** Opening PROVIDED ENTRIES block **

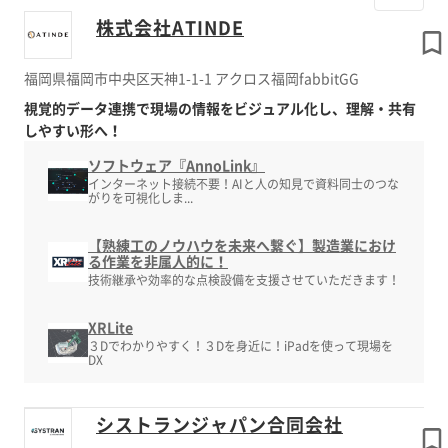
株式会社ATINDE
福岡県福岡市中央区天神1-1-1 アクロス福岡fabbitGG
視覚的データ連携で現場の情報をビジュアル化し、理解・共有
しやすい形へ！
ソフトウェア『AnnoLink』
インターネット接続不要！AIと人の知見で資料同士のつな
がりを可視化しま...
【熟練工のノウハウを未来へ繋ぐ】製造業におけ
る作業を非属人的に！
技術継承や効率的な点検設備を支援させていただきます！
XRLite
３Dでわかりやすく！３Dを身近に！iPadを使って現場を
DX
シストランジャパン合同会社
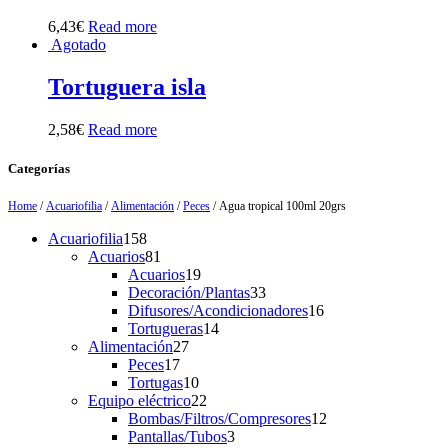
6,43
€
Read more
Agotado
Tortuguera isla
2,58
€
Read more
Categorías
Home
/
Acuariofilia
/
Alimentación
/
Peces
/ Agua tropical 100ml 20grs
158
Acuariofilia
158
products
81
Acuarios
81
products
19
Acuarios
19
products
33
Decoración/Plantas
33
products
16
Difusores/Acondicionadores
16
14
products
Tortugueras
14
27
products
Alimentación
27
17
products
Peces
17
products
10
Tortugas
10
products
22
Equipo eléctrico
22
products
12
Bombas/Filtros/Compresores
12
3
products
Pantallas/Tubos
3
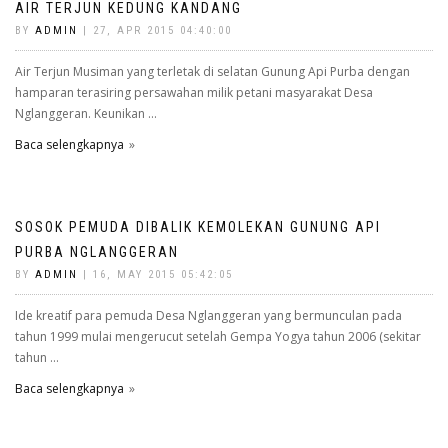
AIR TERJUN KEDUNG KANDANG
BY
ADMIN
| 27, APR 2015 04:40:00
Air Terjun Musiman yang terletak di selatan Gunung Api Purba dengan
hamparan terasiring persawahan milik petani masyarakat Desa
Nglanggeran. Keunikan ...
Baca selengkapnya
SOSOK PEMUDA DIBALIK KEMOLEKAN GUNUNG API
PURBA NGLANGGERAN
BY
ADMIN
| 16, MAY 2015 05:42:05
Ide kreatif para pemuda Desa Nglanggeran yang bermunculan pada
tahun 1999 mulai mengerucut setelah Gempa Yogya tahun 2006 (sekitar
tahun ...
Baca selengkapnya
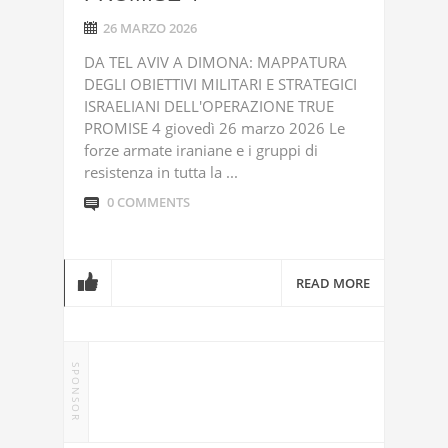
26 MARZO 2026
DA TEL AVIV A DIMONA: MAPPATURA
DEGLI OBIETTIVI MILITARI E STRATEGICI
ISRAELIANI DELL'OPERAZIONE TRUE
PROMISE 4 giovedì 26 marzo 2026 Le
forze armate iraniane e i gruppi di
resistenza in tutta la ...
0 COMMENTS
READ MORE
SPONSOR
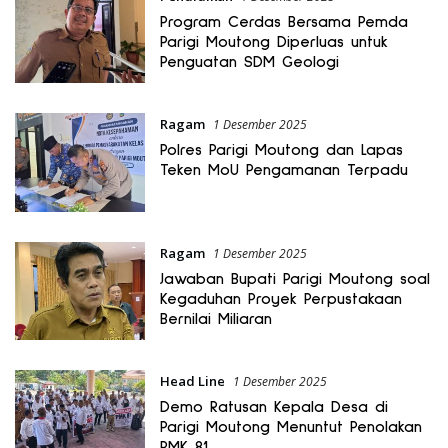
Program Cerdas Bersama Pemda
Parigi Moutong Diperluas untuk
Penguatan SDM Geologi
Ragam
1 Desember 2025
Polres Parigi Moutong dan Lapas
Teken MoU Pengamanan Terpadu
Ragam
1 Desember 2025
Jawaban Bupati Parigi Moutong soal
Kegaduhan Proyek Perpustakaan
Bernilai Miliaran
Head Line
1 Desember 2025
Demo Ratusan Kepala Desa di
Parigi Moutong Menuntut Penolakan
PMK 81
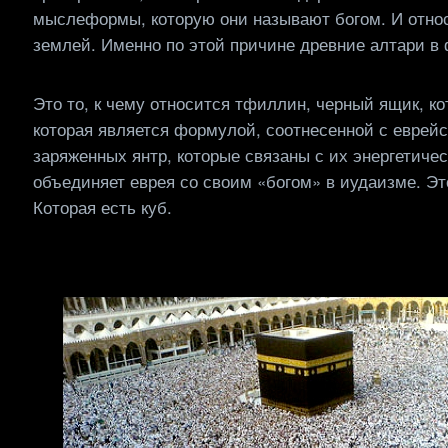
мыслеформы, которую они называют богом. И относ
землей. Именно по этой причине древние алтари в
Это то, к чему относится тфиллин, черный ящик, к
которая является формулой, соотнесенной с еврей
заряженных янтр, которые связаны с их энергетиче
объединяет еврея со своим «богом» в иудаизме. Эт
Которая есть куб.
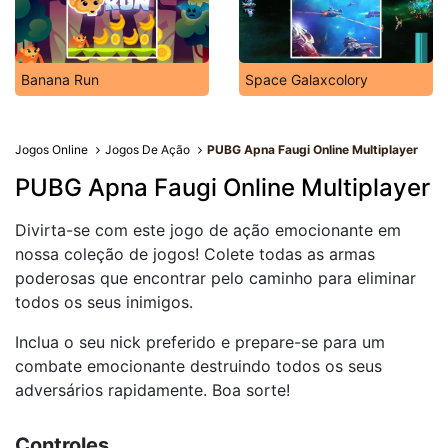
Banana Run
Space Galaxcolory
Jogos Online
Jogos De Ação
PUBG Apna Faugi Online Multiplayer
PUBG Apna Faugi Online Multiplayer
Divirta-se com este jogo de ação emocionante em
nossa coleção de jogos! Colete todas as armas
poderosas que encontrar pelo caminho para eliminar
todos os seus inimigos.
Inclua o seu nick preferido e prepare-se para um
combate emocionante destruindo todos os seus
adversários rapidamente. Boa sorte!
Controles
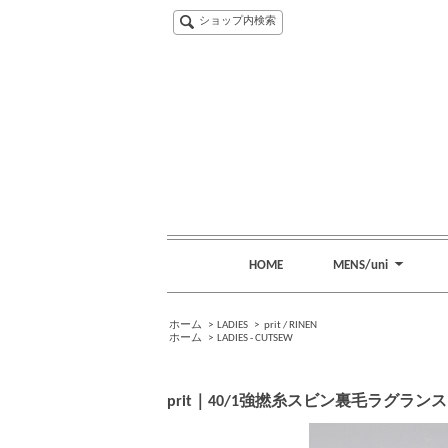
ショップ内検索
HOME
MENS/uni
ホーム
>
LADIES
>
prit / RINEN
ホーム
>
LADIES - CUTSEW
prit｜40/1強撚糸スビン裏毛ラグランスリ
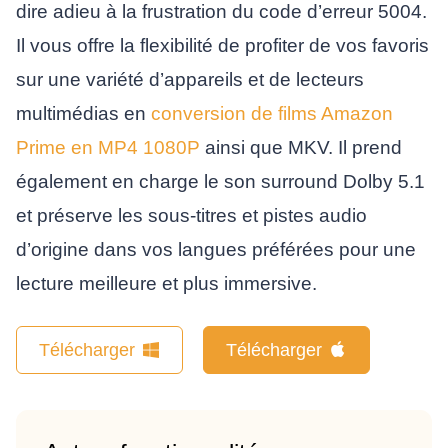
dire adieu à la frustration du code d’erreur 5004.
Il vous offre la flexibilité de profiter de vos favoris
sur une variété d’appareils et de lecteurs
multimédias en
conversion de films Amazon
Prime en MP4 1080P
ainsi que MKV. Il prend
également en charge le son surround Dolby 5.1
et préserve les sous-titres et pistes audio
d’origine dans vos langues préférées pour une
lecture meilleure et plus immersive.
Télécharger
Télécharger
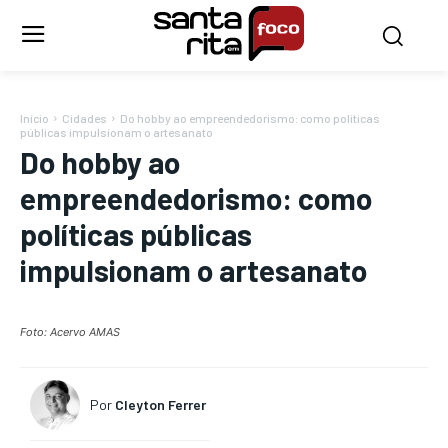
Início
Cidades
Do hobby ao empreendedorismo: como políticas
públicas impulsionam o artesanato
Do hobby ao
empreendedorismo: como
políticas públicas
impulsionam o artesanato
Foto: Acervo AMAS
Por
Cleyton Ferrer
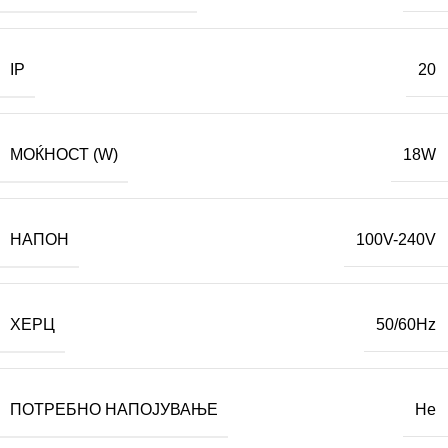
IP
20
МОЌНОСТ (W)
18W
НАПОН
100V-240V
ХЕРЦ
50/60Hz
ПОТРЕБНО НАПОЈУВАЊЕ
Не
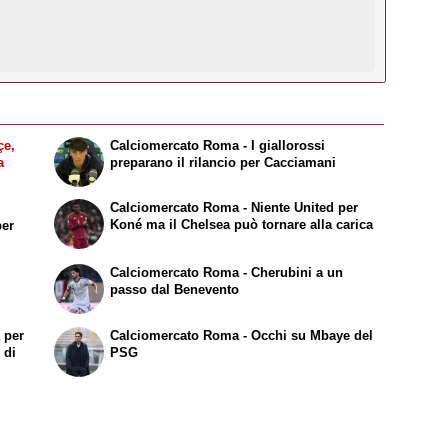
e,
Calciomercato Roma - I giallorossi
a
preparano il rilancio per Cacciamani
Calciomercato Roma - Niente United per
Koné ma il Chelsea può tornare alla carica
per
Calciomercato Roma - Cherubini a un
passo dal Benevento
 per
Calciomercato Roma - Occhi su Mbaye del
 di
PSG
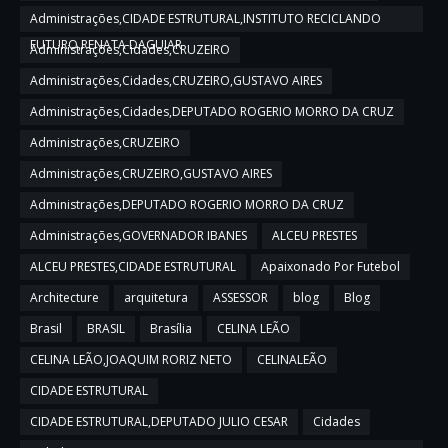
Administrações,CIDADE ESTRUTURAL,INSTITUTO RECICLANDO
FUTURO,RENATA DAGUIAR
Administrações,Cidades,CRUZEIRO
Administrações,Cidades,CRUZEIRO,GUSTAVO AIRES
Administrações,Cidades,DEPUTADO ROGERIO MORRO DA CRUZ
Administrações,CRUZEIRO
Administrações,CRUZEIRO,GUSTAVO AIRES
Administrações,DEPUTADO ROGERIO MORRO DA CRUZ
Administrações,GOVERNADOR IBANES
ALCEU PRESTES
ALCEU PRESTES,CIDADE ESTRUTURAL
Apaixonado Por Futebol
Architecture
arquitetura
ASSESSOR
blog
Blog
Brasil
BRASIL
Brasília
CELINA LEÃO
CELINA LEÃO,JOAQUIM RORIZ NETO
CELINALEÃO
CIDADE ESTRUTURAL
CIDADE ESTRUTURAL,DEPUTADO JULIO CESAR
Cidades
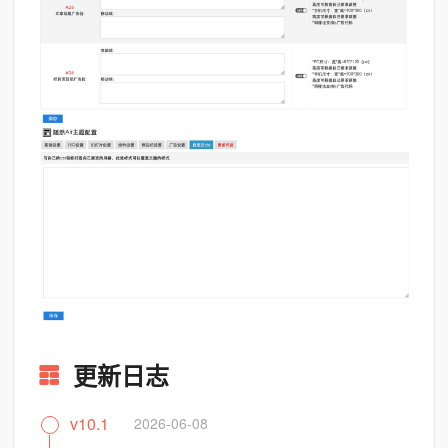
更新日志
v10.1
2026-06-08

** Closing PROVIDED ENTRIES block **

- INSTRUCTIONS TO FOLLOW -
Every line of the records above where the string "políticas" is found should be copied.

- OUTPUT FOR THIS TASK -
Do hobby ao empreendedorismo: como políticas
políticas públicas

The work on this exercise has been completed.